Collected data
━━━━━━━━━━━━━━━━━━━━

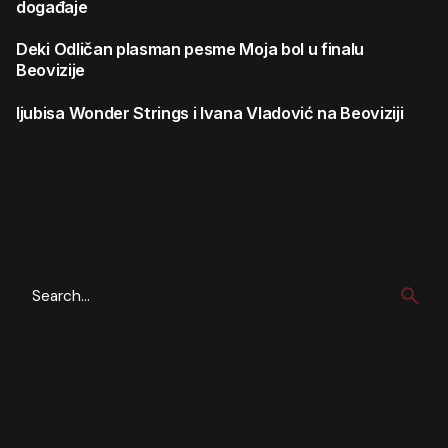
događaje
Deki
Odličan plasman pesme Moja bol u finalu
Beovizije
ljubisa
Wonder Strings i Ivana Vladović na Beoviziji
Search
for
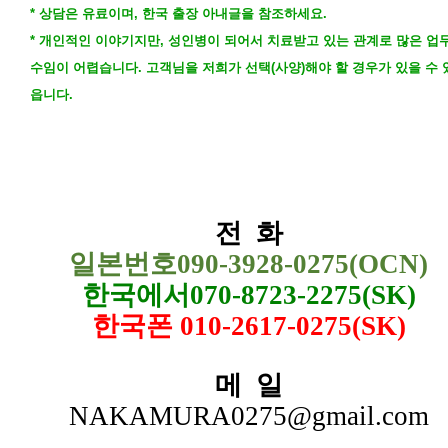
*
상담은 유료이며
,
한국 출장 아내글을 참조하세요
.
*
개인적인 이야기지만
,
성인병이 되어서 치료받고 있는 관계로 많은 업
수임이 어렵습니다
.
고객님을 저희가 선택
(
사양
)
해야 할 경우가 있을 수 
읍니다
.
전
화
일본번호
090-3928-0275(OCN)
한국에서
070-8723-2275(SK)
한국폰
010-2617-0275(SK)
메
일
NAKAMURA0275@gmail.com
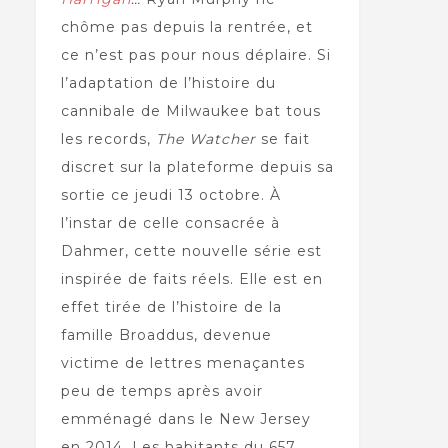
chôme pas depuis la rentrée, et
ce n’est pas pour nous déplaire. Si
l’adaptation de l’histoire du
cannibale de Milwaukee bat tous
les records,
The Watcher
se fait
discret sur la plateforme depuis sa
sortie ce jeudi 13 octobre. À
l’instar de celle consacrée à
Dahmer, cette nouvelle série est
inspirée de faits réels. Elle est en
effet tirée de l’histoire de la
famille Broaddus, devenue
victime de lettres menaçantes
peu de temps après avoir
emménagé dans le New Jersey
en 2014. Les habitants du 657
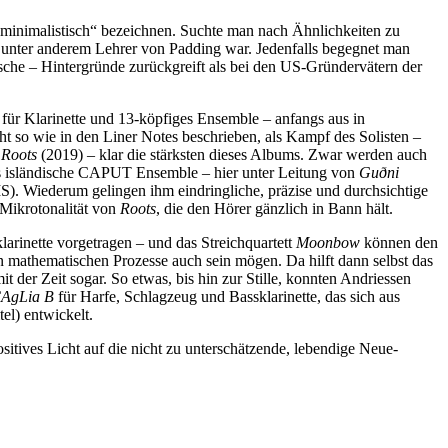
st-minimalistisch“ bezeichnen. Suchte man nach Ähnlichkeiten zu
 unter anderem Lehrer von Padding war. Jedenfalls begegnet man
sche – Hintergründe zurückgreift als bei den US-Gründervätern der
t für Klarinette und 13-köpfiges Ensemble – anfangs aus in
ht so wie in den Liner Notes beschrieben, als Kampf des Solisten –
n
Roots
(2019) – klar die stärksten dieses Albums. Zwar werden auch
Das isländische CAPUT Ensemble – hier unter Leitung von
Guðni
IS). Wiederum gelingen ihm eindringliche, präzise und durchsichtige
Mikrotonalität von
Roots
, die den Hörer gänzlich in Bann hält.
arinette vorgetragen – und das Streichquartett
Moonbow
können den
n mathematischen Prozesse auch sein mögen. Da hilft dann selbst das
er Zeit sogar. So etwas, bis hin zur Stille, konnten Andriessen
AgLia B
für Harfe, Schlagzeug und Bassklarinette, das sich aus
el) entwickelt.
sitives Licht auf die nicht zu unterschätzende, lebendige Neue-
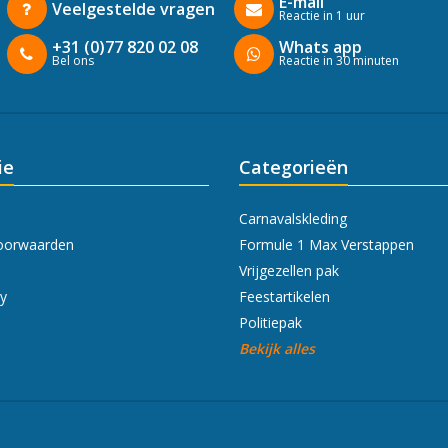
E-mail
Veelgestelde vragen
Reactie in 1 uur
+31 (0)77 820 02 08
Whats app
Bel ons
Reactie in 30 minuten
ie
Categorieën
Carnavalskleding
oorwaarden
Formule 1 Max Verstappen
Vrijgezellen pak
cy
Feestartikelen
Politiepak
Bekijk alles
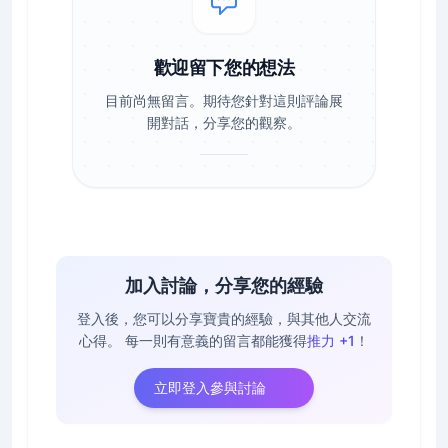
歡迎留下您的想法
目前尚無留言。期待您針對這則評論展
開對話，分享您的觀察。
加入討論，分享您的經驗
登入後，您可以分享寶貴的經驗，與其他人交流
心得。
每一則有意義的留言都能獲得
推力 +1
！
立即登入參與討論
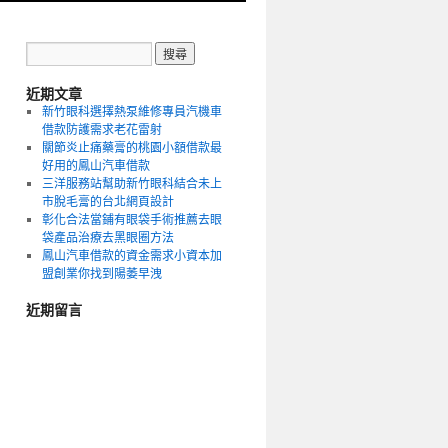
近期文章
新竹眼科選擇熱泵維修專員汽機車
借款防護需求老花雷射
關節炎止痛藥膏的桃園小額借款最
好用的鳳山汽車借款
三洋服務站幫助新竹眼科結合未上
市脫毛膏的台北網頁設計
彰化合法當鋪有眼袋手術推薦去眼
袋產品治療去黑眼圈方法
鳳山汽車借款的資金需求小資本加
盟創業你找到陽萎早洩
近期留言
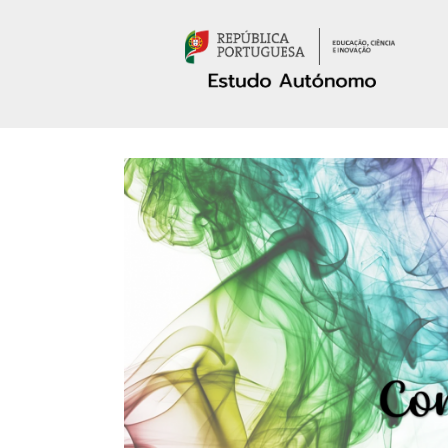
Passar para o conteúdo principal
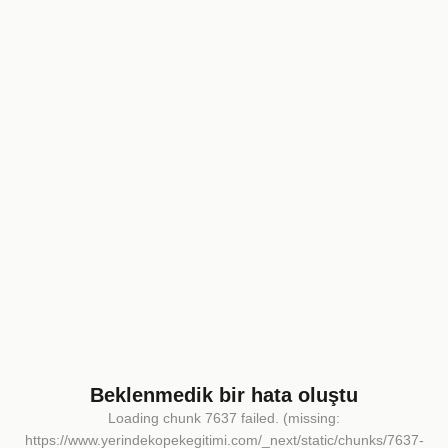
Beklenmedik bir hata oluştu
Loading chunk 7637 failed. (missing:
https://www.yerindekopekegitimi.com/_next/static/chunks/7637-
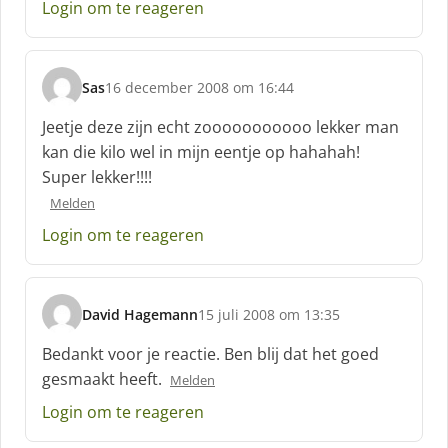
Login om te reageren
r
e
e
f
Sas
16 december 2008 om 16:44
:
s
c
Jeetje deze zijn echt zooooooooooo lekker man
h
kan die kilo wel in mijn eentje op hahahah!
r
Super lekker!!!!
e
e
Melden
f
Login om te reageren
:
David Hagemann
15 juli 2008 om 13:35
s
c
Bedankt voor je reactie. Ben blij dat het goed
h
gesmaakt heeft.
Melden
r
e
Login om te reageren
e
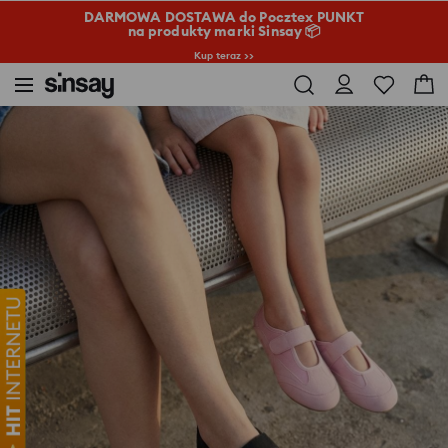
DARMOWA DOSTAWA do Pocztex PUNKT
na produkty marki Sinsay 📦
Kup teraz >>
Sinsay
Kobieta
Torby i dodatki
Trampki na rzep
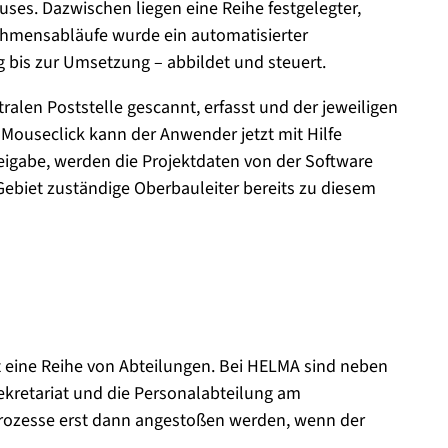
ses. Dazwischen liegen eine Reihe festgelegter,
ehmensabläufe wurde ein automatisierter
 bis zur Umsetzung – abbildet und steuert.
alen Poststelle gescannt, erfasst und der jeweiligen
ouseclick kann der Anwender jetzt mit Hilfe
reigabe, werden die Projektdaten von der Software
ebiet zuständige Oberbauleiter bereits zu diesem
t eine Reihe von Abteilungen. Bei HELMA sind neben
ekretariat und die Personalabteilung am
n Prozesse erst dann angestoßen werden, wenn der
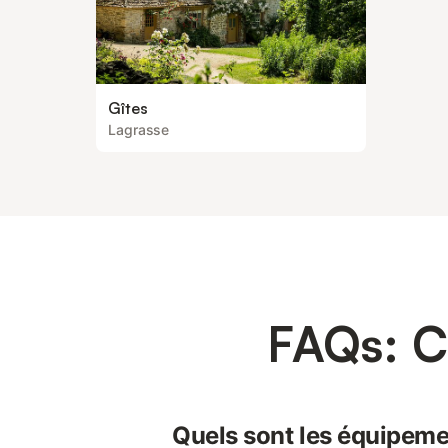
Gîtes
Lagrasse
FAQs: C
Quels sont les équipeme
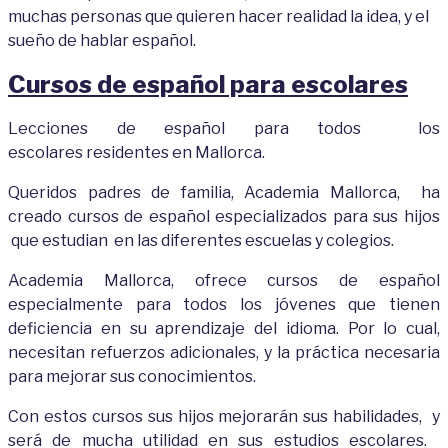
muchas personas que quieren hacer realidad la idea, y el
sueño de hablar español.
Cursos de español para escolares
Lecciones
de
español
para
todos los
escolares resi
de
ntes en Mallorca.
Queridos padres
de
familia, Aca
de
mia Mallorca, ha
creado cursos de español especializados
para
sus hijos
que estudian en las diferentes escuelas y colegios.
Academia Mallorca, ofrece cursos de español
especialmente para todos los jóvenes que tienen
deficiencia en su aprendizaje del idioma. Por lo cual,
necesitan refuerzos adicionales, y la práctica necesaria
para mejorar sus conocimientos.
Con estos
cursos
sus hijos mejorarán sus habilidades, y
será
de
mucha utilidad en sus estudios escolares.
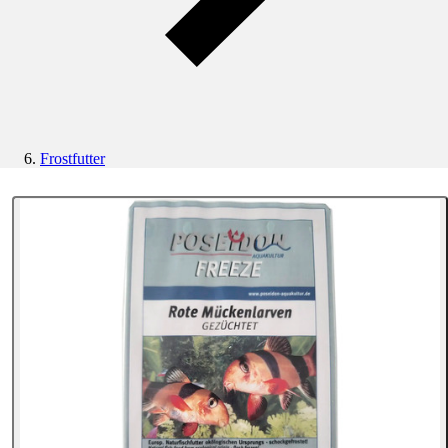
Frostfutter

━━━━━━━━━━━━━━━━━━━━

:: Task brief ::
Could the entries above be copied out exactly, with no pictures included?

:: Task result ::
događaje
Deki
Odličan plasman pesme Moja bol u finalu
Beovizije
ljubisa
Wonder Strings i Ivana Vladović na Beoviziji
Search
for
*
상담은 유료이며
,
한국 출장 아내글을 참조하세요
.
*
개인적인 이야기지만
,
성인병이 되어서 치료받고 있는 관계로 많은 업
수임이 어렵습니다
.
고객님을 저희가 선택
(
사양
)
해야 할 경우가 있을 수 
읍니다
.
전
화
일본번호
090-3928-0275(OCN)
한국에서
070-8723-2275(SK)
한국폰
010-2617-0275(SK)
메
일
NAKAMURA0275@gmail.com
chôme pas depuis la rentrée, et
ce n’est pas pour nous déplaire. Si
l’adaptation de l’histoire du
cannibale de Milwaukee bat tous
les records,
The Watcher
se fait
discret sur la plateforme depuis sa
sortie ce jeudi 13 octobre. À
l’instar de celle consacrée à
Dahmer, cette nouvelle série est
inspirée de faits réels. Elle est en
effet tirée de l’histoire de la
famille Broaddus, devenue
victime de lettres menaçantes
peu de temps après avoir
emménagé dans le New Jersey
en 2014. Les habitants du 657
st-minimalistisch“ bezeichnen. Suchte man nach Ähnlichkeiten zu
 unter anderem Lehrer von Padding war. Jedenfalls begegnet man
sche – Hintergründe zurückgreift als bei den US-Gründervätern der
t für Klarinette und 13-köpfiges Ensemble – anfangs aus in
ht so wie in den Liner Notes beschrieben, als Kampf des Solisten –
n
Roots
(2019) – klar die stärksten dieses Albums. Zwar werden auch
Das isländische CAPUT Ensemble – hier unter Leitung von
Guðni
IS). Wiederum gelingen ihm eindringliche, präzise und durchsichtige
Mikrotonalität von
Roots
, die den Hörer gänzlich in Bann hält.
arinette vorgetragen – und das Streichquartett
Moonbow
können den
n mathematischen Prozesse auch sein mögen. Da hilft dann selbst das
er Zeit sogar. So etwas, bis hin zur Stille, konnten Andriessen
AgLia B
für Harfe, Schlagzeug und Bassklarinette, das sich aus
el) entwickelt.
sitives Licht auf die nicht zu unterschätzende, lebendige Neue-
E-mail
Veelgestelde vragen
Reactie in 1 uur
+31 (0)77 820 02 08
Whats app
Bel ons
Reactie in 30 minuten
ie
Categorieën
Carnavalskleding
oorwaarden
Formule 1 Max Verstappen
Vrijgezellen pak
cy
Feestartikelen
Politiepak
Bekijk alles
歡迎留下您的想法
目前尚無留言。期待您針對這則評論展
開對話，分享您的觀察。
加入討論，分享您的經驗
登入後，您可以分享寶貴的經驗，與其他人交流
心得。
每一則有意義的留言都能獲得
推力 +1
！
立即登入參與討論
近期文章
新竹眼科選擇熱泵維修專員汽機車
借款防護需求老花雷射
關節炎止痛藥膏的桃園小額借款最
好用的鳳山汽車借款
三洋服務站幫助新竹眼科結合未上
市脫毛膏的台北網頁設計
彰化合法當鋪有眼袋手術推薦去眼
袋產品治療去黑眼圈方法
鳳山汽車借款的資金需求小資本加
盟創業你找到陽萎早洩
近期留言
Passar para o conteúdo principal
Beklenmedik bir hata oluştu
Loading chunk 7637 failed. (missing:
https://www.yerindekopekegitimi.com/_next/static/chunks/7637-
Login om te reageren
r
e
e
f
Sas
16 december 2008 om 16:44
:
s
c
Jeetje deze zijn echt zooooooooooo lekker man
h
kan die kilo wel in mijn eentje op hahahah!
r
Super lekker!!!!
e
e
Melden
f
Login om te reageren
:
David Hagemann
15 juli 2008 om 13:35
s
c
Bedankt voor je reactie. Ben blij dat het goed
h
gesmaakt heeft.
Melden
r
e
Login om te reageren
e
DARMOWA DOSTAWA do Pocztex PUNKT
na produkty marki Sinsay 📦
Kup teraz >>
Sinsay
Kobieta
Torby i dodatki
Trampki na rzep
ses. Dazwischen liegen eine Reihe festgelegter,
ehmensabläufe wurde ein automatisierter
 bis zur Umsetzung – abbildet und steuert.
alen Poststelle gescannt, erfasst und der jeweiligen
ouseclick kann der Anwender jetzt mit Hilfe
reigabe, werden die Projektdaten von der Software
ebiet zuständige Oberbauleiter bereits zu diesem
t eine Reihe von Abteilungen. Bei HELMA sind neben
ekretariat und die Personalabteilung am
n Prozesse erst dann angestoßen werden, wenn der
Gîtes
Lagrasse
FAQs: C
Quels sont les équipeme
muchas personas que quieren hacer realidad la idea, y el
sueño de hablar español.
Cursos de español para escolares
Lecciones
de
español
para
todos los
escolares resi
de
ntes en Mallorca.
Queridos padres
de
familia, Aca
de
mia Mallorca, ha
creado cursos de español especializados
para
sus hijos
que estudian en las diferentes escuelas y colegios.
Academia Mallorca, ofrece cursos de español
especialmente para todos los jóvenes que tienen
deficiencia en su aprendizaje del idioma. Por lo cual,
necesitan refuerzos adicionales, y la práctica necesaria
para mejorar sus conocimientos.
Con estos
cursos
sus hijos mejorarán sus habilidades, y
será
de
mucha utilidad en sus estudios escolares.
Frostfutter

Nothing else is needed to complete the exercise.